I ask a villager, what is the name of your son. He says, Dilip. How old is he? Well, he is in the 6th, so 7 plus 6, 11, maybe 12. Ok. Then, second. Daughter. What’s her name? Startled look, pause, think. Hmmm, Mayuri. How old is she? 8, I think. And the third one? Daughter, Soni. How old is she? She’s in the 2nd, so 2 plus 6, 8. But then, what about the second. No, she is second. Soni, pipes in, I’m not your second, Baba, I’m the third, I’m the third. But I’m in the second. Right. A friend says, let me see, she’s 8, so the second one must be 10, and your son, he must be 12. Yes, 12, 10. 8, that sounds about right. I say yes, that sounds fine to me. But haven’t you registered them at birth? Oh yes, of course, I have. Then? The friend says, We only need the registry when we have to take their school admissions, then who looks at that paper. So we forget.

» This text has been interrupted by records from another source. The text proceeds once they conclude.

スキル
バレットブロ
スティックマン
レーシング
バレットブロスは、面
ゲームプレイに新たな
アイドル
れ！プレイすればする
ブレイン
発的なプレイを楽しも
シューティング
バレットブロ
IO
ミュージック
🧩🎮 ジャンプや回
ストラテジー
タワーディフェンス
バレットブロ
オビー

It’s not difficult to forget how many years have passed in this dusty village. It once belonged to Raja Bhosale, but when the princely states were dissolved, and the farmers got the ownership of their land, his house was taken away in bits and pieces, a stone here, a stone there, now nothing remains except a 2-3 foot wall. Time has passed, the houses have become more and more decrepit, everything is falling apart, even the lives of the farmers, as they battle debt, the unpredictable monsoons, a complete lack of health care facilities, poisonous snakes, and a hard, very hard laborious life. The school is fine, surprisingly, the teachers come to work, but it’s hard to say what good an education in a village school will do them, in terms of real jobs, and lifting them out of their crippling poverty.
The faces and bodies too are ageless, with malnutrition, hard labour and the scorching sun, and who can say whether a man is 28 or 35 or 40. They go on, until the body collapses, and even then, the old man or woman lying on the cot outside the door, is like a guard for the children and the house, while the parents go to work.
I know we work hard too, making television documentaries, in the sun all day, working 15 hours a day, often eating only two meals a day, sometimes one. But the difference is, we can drive away in our SUVs, to a clean hotel 3 hours away, a good meal in a good restaurant, to a hot water bath, and our work pays us enough to give our families a decent life. We are not insensitive, or unintelligent, or unconcerned. But it’s difficult to believe that what we do, helps anyone but ourselves.